Le vote à peine acquis, 79 députés de la majorité, à l'instigation de Jean Foyer, saisissent le Conseil constitutionnel ; ils déclarent que la nouvelle loi n'est pas conforme aux principes affirmés dans la Constitution et dans la Convention européenne des droits de l'homme. Le 15 janvier 1975, le Conseil constitutionnel déclare qu'il n'y a aucune incompatibilité. La loi est applicable immédiatement, aucun des décrets en préparation n'étant indispensable à sa mise en œuvre.

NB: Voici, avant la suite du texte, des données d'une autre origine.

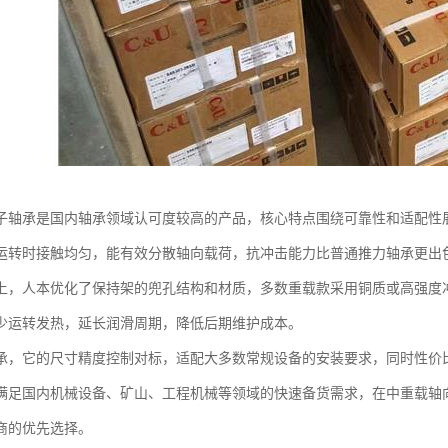
子轴承是国内轴承领域认可度较高的产品，核心特点围绕可靠性和适配性
运转时接触均匀，能有效分散轴向载荷，抗冲击能力比普通推力轴承更出
上，人本优化了保持架的兜孔结构和材质，多数重载款采用铜质或高强度
少运转发热，延长润滑周期，降低后期维护成本。
承，它的尺寸精度控制对标，适配大多数常规设备的安装要求，同时性价
满足国内机械设备、矿山、工程机械等领域的快速备货需求，在中重载轴
商的优先选择。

Voici les principales dispositions de la loi sur l'avortement :
– l'article 317 du Code pénal, qui prévoit des poursuites judiciaires en cas d'avortement, est suspendu pour cinq ans ;
– l'avortement est autorisé jusqu'à la dixième semaine de grossesse, lorsque la femme enceinte le demande en raison d'une situation de détresse ;
– il ne peut être pratiqué que par un médecin, dans un centre hospitalier public ou privé agréé ;
– la femme doit être avertie par le médecin des risques médicaux qu'elle encourt et recevoir un dossier-guide sur les droits, aides et avantages consentis aux familles ainsi que sur les possibilités d'adoption ;
– elle doit consulter un centre d'information et de conseil familial et, si l'avortement est décidé, confirmer son intention au médecin par écrit ;
– si elle est mineure célibataire, le consentement d'un des parents est nécessaire ;
– un médecin n'est jamais tenu de donner suite à une demande d'avortement, mais il doit faire part de son refus dès la première visite.

Nouvelle loi sur le divorce

Le projet de loi réformant le divorce est définitivement adopté par l'Assemblée nationale le 18 juin 1975 et le Sénat le 20 juin. Le nouveau texte (remplaçant la loi Naquet du 27 juillet 1884) entend dédramatiser le divorce en minimisant la notion de faute pour en faire le constat d'un échec. Il comprend trois points :
– le divorce par consentement mutuel : les époux n'ont plus à faire état de griefs. Il leur suffit de présenter ensemble leur demande de divorce et un projet de convention portant sur ses conséquences (pension, garde des enfants). Un seul des époux peut faire état des raisons qui lui semblent rendre intolérable le maintien de la vie commune. Si l'autre conjoint reconnaît ces faits, le divorce est prononcé ;
– le divorce pour rupture de la vie commune : il est prononcé soit à la suite d'une séparation de fait de plus de six ans, soit à cause d'une altération grave des facultés mentales d'un conjoint, telle qu'aucune communauté de vie ne subsiste plus. Dans ce cas, le juge ne prononce le divorce qu'après s'être assuré que l'autre époux ne subira aucun préjudice matériel ou moral grave ;
– le divorce pour faute : ce point était le seul reconnu par la loi ; il demeure sans changement. La notion de faute remplace l'ancienne formule des « excès, sévices ou injures ».

La procédure est très simplifiée. Un juge spécialisé est nommé auprès de chaque tribunal. Pour la garde d'un enfant mineur, le juge doit considérer en priorité l'intérêt de l'enfant. Le droit de visite n'est refusé que pour un motif grave. L'un des époux peut être tenu de verser une prestation (l'ancienne pension) fixée selon ses ressources et les besoins de l'autre. Il est possible d'allouer une indemnité à un conjoint même s'il est jugé responsable. La nouvelle législation doit entrer en vigueur le 1er janvier 1976.